By Martyn Herman
Physically, Federer is in his prime, while he also appears to have found an emotional nirvana. He is playing with no pressure and for him, first and foremost, tennis is fun.
At the end of the an intense third-set tiebreak he looked as though he could play all night if needed while Murray, one of the most durable players on the circuit was spent.
Mentally Federer is blessed with inner peace. The magic of becoming a father has given him a purpose outside tennis. His rivals may have hoped that marriage and twin daughters would blunt his edge but the opposite appears to be the case.
"My game is not as taxing as other players' games. I also think I have a very relaxed mind when it comes to the game of tennis," Federer told reporters when asked whether his domination could last until beyond his 30th birthday.

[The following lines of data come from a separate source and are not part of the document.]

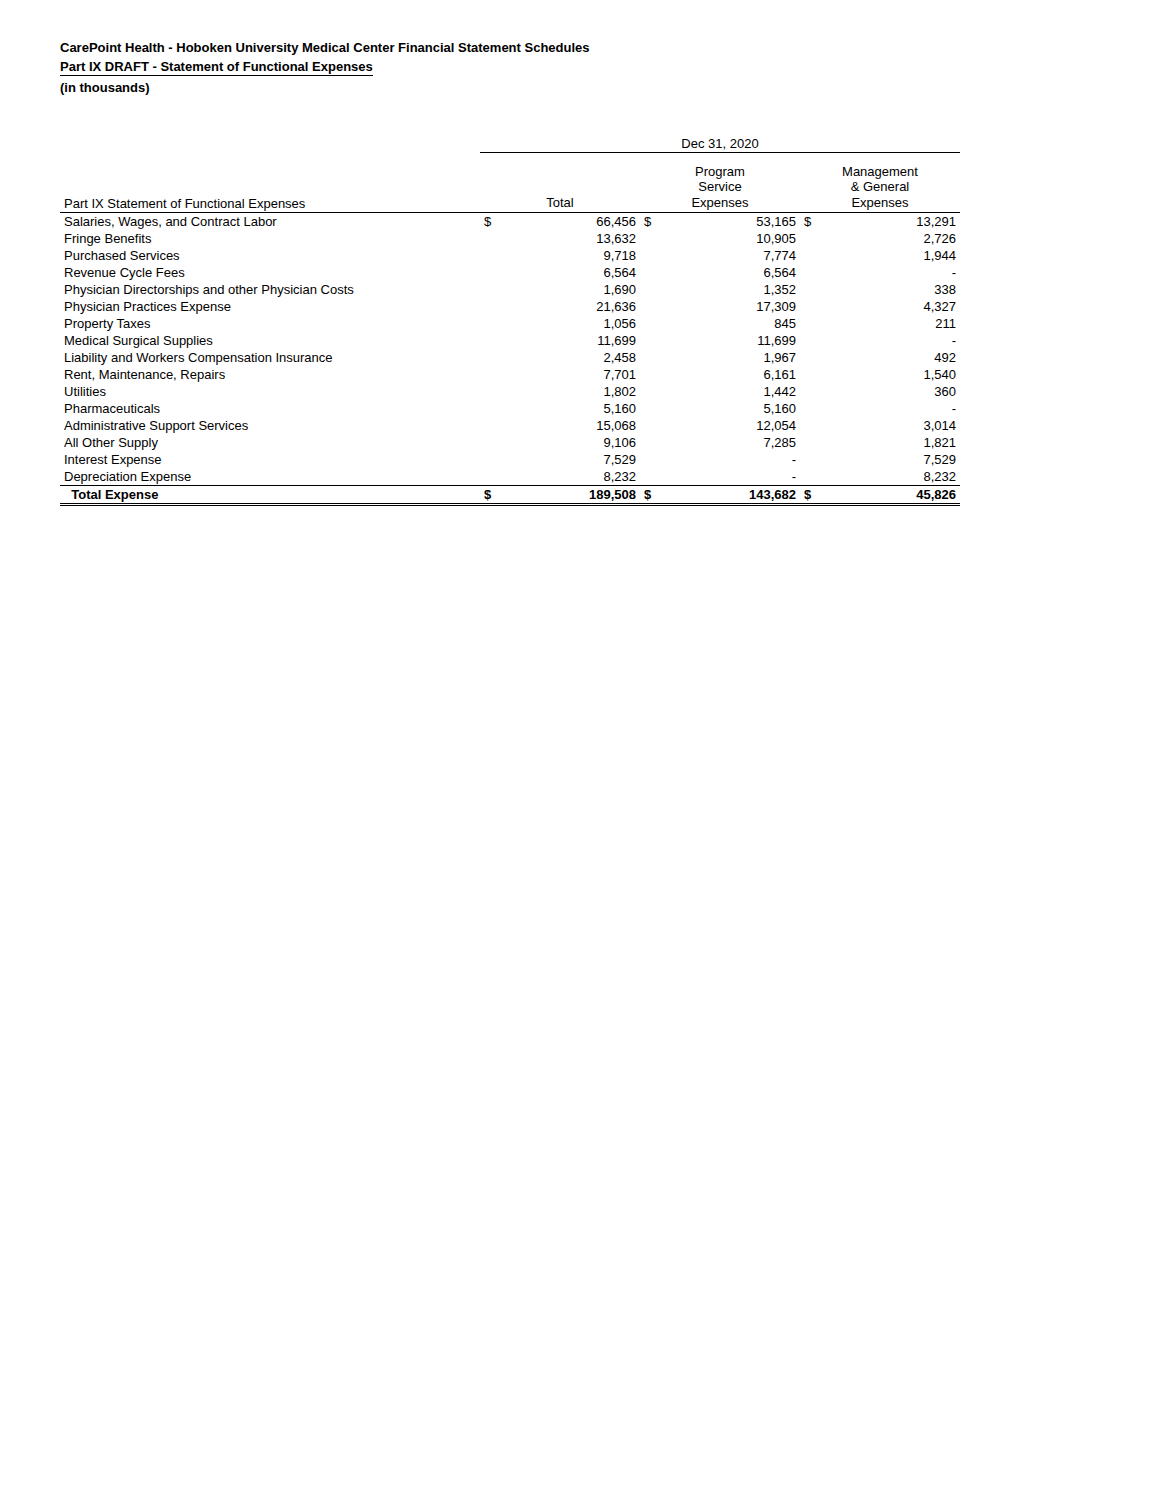CarePoint Health - Hoboken University Medical Center Financial Statement Schedules
Part IX DRAFT - Statement of Functional Expenses
(in thousands)
| | Dec 31, 2020 |
| | | Program Service | Management & General |
| Part IX Statement of Functional Expenses | Total | Expenses | Expenses |
| Salaries, Wages, and Contract Labor | $ | 66,456 | $ | 53,165 | $ | 13,291 |
| Fringe Benefits | | 13,632 | | 10,905 | | 2,726 |
| Purchased Services | | 9,718 | | 7,774 | | 1,944 |
| Revenue Cycle Fees | | 6,564 | | 6,564 | | - |
| Physician Directorships and other Physician Costs | | 1,690 | | 1,352 | | 338 |
| Physician Practices Expense | | 21,636 | | 17,309 | | 4,327 |
| Property Taxes | | 1,056 | | 845 | | 211 |
| Medical Surgical Supplies | | 11,699 | | 11,699 | | - |
| Liability and Workers Compensation Insurance | | 2,458 | | 1,967 | | 492 |
| Rent, Maintenance, Repairs | | 7,701 | | 6,161 | | 1,540 |
| Utilities | | 1,802 | | 1,442 | | 360 |
| Pharmaceuticals | | 5,160 | | 5,160 | | - |
| Administrative Support Services | | 15,068 | | 12,054 | | 3,014 |
| All Other Supply | | 9,106 | | 7,285 | | 1,821 |
| Interest Expense | | 7,529 | | - | | 7,529 |
| Depreciation Expense | | 8,232 | | - | | 8,232 |
| Total Expense | $ | 189,508 | $ | 143,682 | $ | 45,826 |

Whereas a few years ago the weight of making history weighed on his shoulders, particularly at Roland Garros where Nadal upset his equilibrium, Federer now seems to be playing for thrills.
BOX OF TRICKS
Against Murray, Federer even seemed to relish digging holes for himself in some of the rallies just so he was forced to dip into his apparently bottomless box of tricks, be it a net-skimming slice or a forehand winner flicked off his toes.
"I really want to try to enjoy my end to my career, because I've reached already so many goals I thought were never possible. I really want to enjoy the tour, and that's what I'm doing at the moment," Federer said.

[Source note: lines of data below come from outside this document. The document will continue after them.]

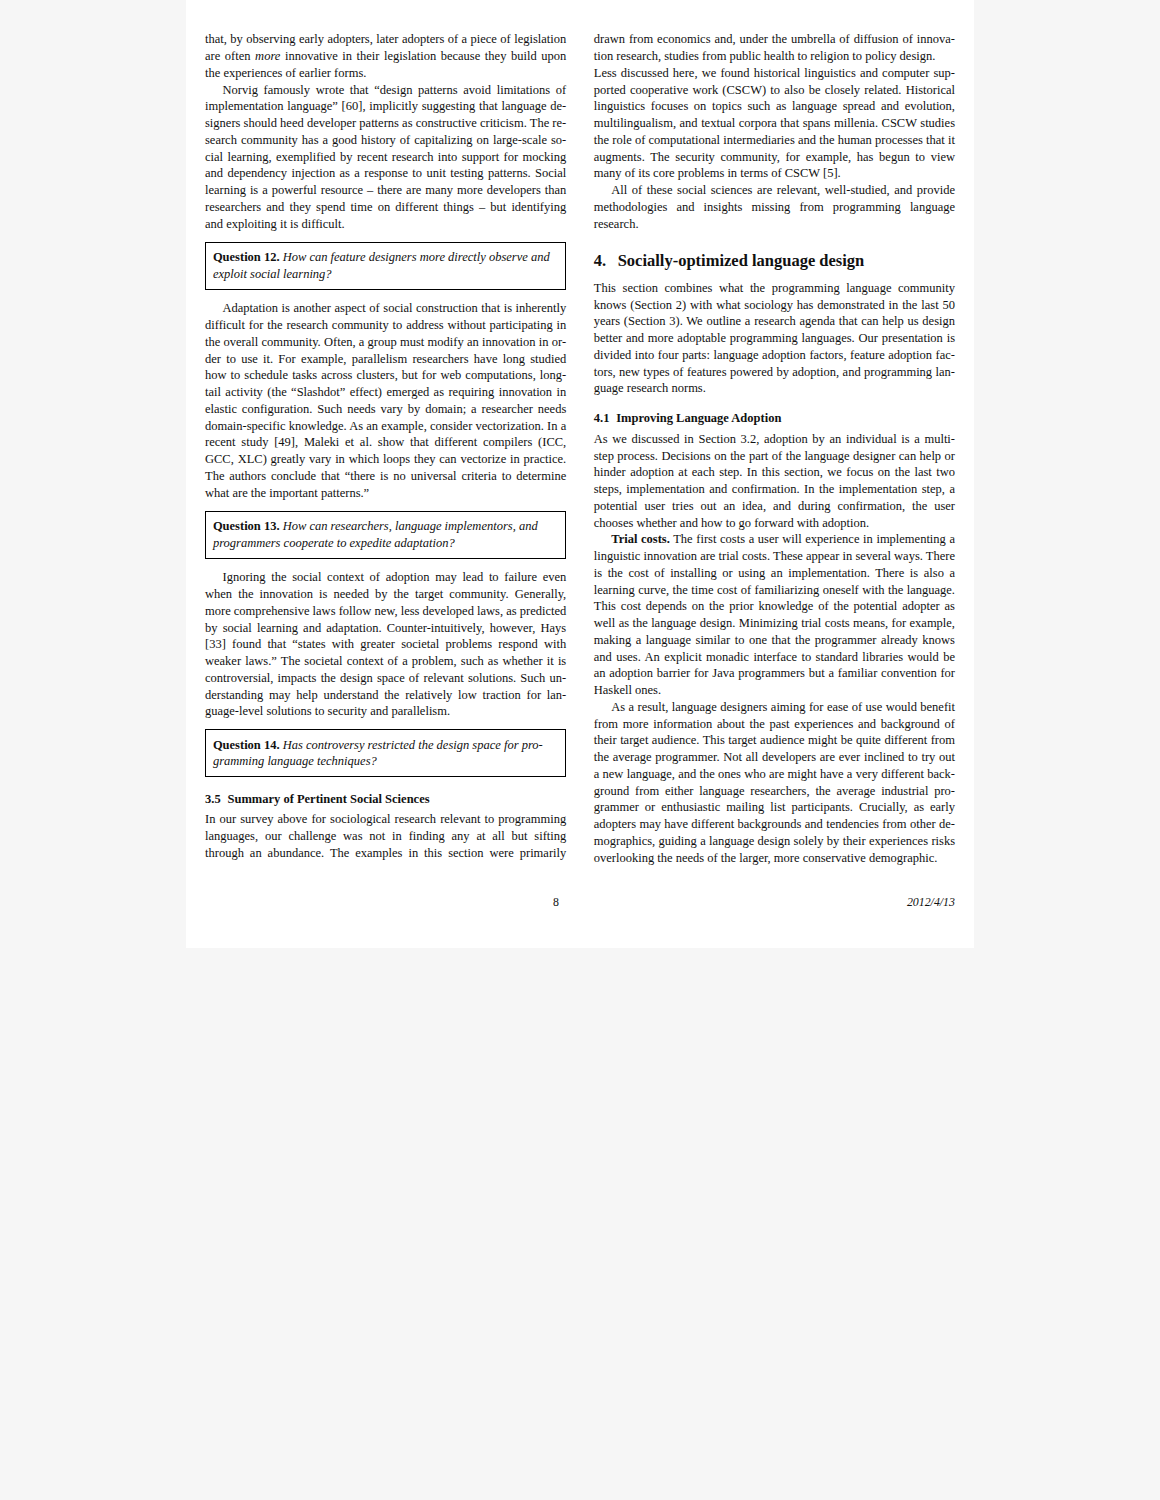that, by observing early adopters, later adopters of a piece of legislation are often more innovative in their legislation because they build upon the experiences of earlier forms.
Norvig famously wrote that “design patterns avoid limitations of implementation language” [60], implicitly suggesting that language designers should heed developer patterns as constructive criticism. The research community has a good history of capitalizing on large-scale social learning, exemplified by recent research into support for mocking and dependency injection as a response to unit testing patterns. Social learning is a powerful resource – there are many more developers than researchers and they spend time on different things – but identifying and exploiting it is difficult.
Question 12. How can feature designers more directly observe and exploit social learning?
Adaptation is another aspect of social construction that is inherently difficult for the research community to address without participating in the overall community. Often, a group must modify an innovation in order to use it. For example, parallelism researchers have long studied how to schedule tasks across clusters, but for web computations, long-tail activity (the “Slashdot” effect) emerged as requiring innovation in elastic configuration. Such needs vary by domain; a researcher needs domain-specific knowledge. As an example, consider vectorization. In a recent study [49], Maleki et al. show that different compilers (ICC, GCC, XLC) greatly vary in which loops they can vectorize in practice. The authors conclude that “there is no universal criteria to determine what are the important patterns.”
Question 13. How can researchers, language implementors, and programmers cooperate to expedite adaptation?
Ignoring the social context of adoption may lead to failure even when the innovation is needed by the target community. Generally, more comprehensive laws follow new, less developed laws, as predicted by social learning and adaptation. Counter-intuitively, however, Hays [33] found that “states with greater societal problems respond with weaker laws.” The societal context of a problem, such as whether it is controversial, impacts the design space of relevant solutions. Such understanding may help understand the relatively low traction for language-level solutions to security and parallelism.
Question 14. Has controversy restricted the design space for programming language techniques?
3.5 Summary of Pertinent Social Sciences
In our survey above for sociological research relevant to programming languages, our challenge was not in finding any at all but sifting through an abundance. The examples in this section were primarily drawn from economics and, under the umbrella of diffusion of innovation research, studies from public health to religion to policy design.
Less discussed here, we found historical linguistics and computer supported cooperative work (CSCW) to also be closely related. Historical linguistics focuses on topics such as language spread and evolution, multilingualism, and textual corpora that spans millenia. CSCW studies the role of computational intermediaries and the human processes that it augments. The security community, for example, has begun to view many of its core problems in terms of CSCW [5].
All of these social sciences are relevant, well-studied, and provide methodologies and insights missing from programming language research.
4. Socially-optimized language design
This section combines what the programming language community knows (Section 2) with what sociology has demonstrated in the last 50 years (Section 3). We outline a research agenda that can help us design better and more adoptable programming languages. Our presentation is divided into four parts: language adoption factors, feature adoption factors, new types of features powered by adoption, and programming language research norms.
4.1 Improving Language Adoption
As we discussed in Section 3.2, adoption by an individual is a multi-step process. Decisions on the part of the language designer can help or hinder adoption at each step. In this section, we focus on the last two steps, implementation and confirmation. In the implementation step, a potential user tries out an idea, and during confirmation, the user chooses whether and how to go forward with adoption.
Trial costs. The first costs a user will experience in implementing a linguistic innovation are trial costs. These appear in several ways. There is the cost of installing or using an implementation. There is also a learning curve, the time cost of familiarizing oneself with the language. This cost depends on the prior knowledge of the potential adopter as well as the language design. Minimizing trial costs means, for example, making a language similar to one that the programmer already knows and uses. An explicit monadic interface to standard libraries would be an adoption barrier for Java programmers but a familiar convention for Haskell ones.
As a result, language designers aiming for ease of use would benefit from more information about the past experiences and background of their target audience. This target audience might be quite different from the average programmer. Not all developers are ever inclined to try out a new language, and the ones who are might have a very different background from either language researchers, the average industrial programmer or enthusiastic mailing list participants. Crucially, as early adopters may have different backgrounds and tendencies from other demographics, guiding a language design solely by their experiences risks overlooking the needs of the larger, more conservative demographic.
8 2012/4/13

"I've always had a clear vision of how my life is and that's helped me to go through better and tougher phases."
Technically too, Federer's game appears more solid. Rallies of 20 or 30 strokes never used to be his cup of tea with his natural instinct favoring an earlier kill.
Murray peppered Federer's backhand all night with some stunning play of his own, but more often than not the ball came back with interest.
His forehand, which is always played at full-tilt whatever the circumstances and prone to occasional malfunctions, was simply devastating every time Murray failed to land his shots within a footprint of the baseline.
Wimbledon is Federer's favorite playground and unlike Roland Garros, where a dozen or so grizzled claycourters can do real damage, the list of players capable of beating him can usually be counted on two fingers...if that.
It is still a long way off but Federer, whatever he says in public, will know that 2010 could be his last chance of becoming the first man since Laver to win a calendar year grand slam in the professional era.
"I won't just put the entire calendar just around trying to win the calendar Grand Slam," Federer said. "It's something if it happens, it's great, but it's not something that's my number one goal. Whatever happens happens."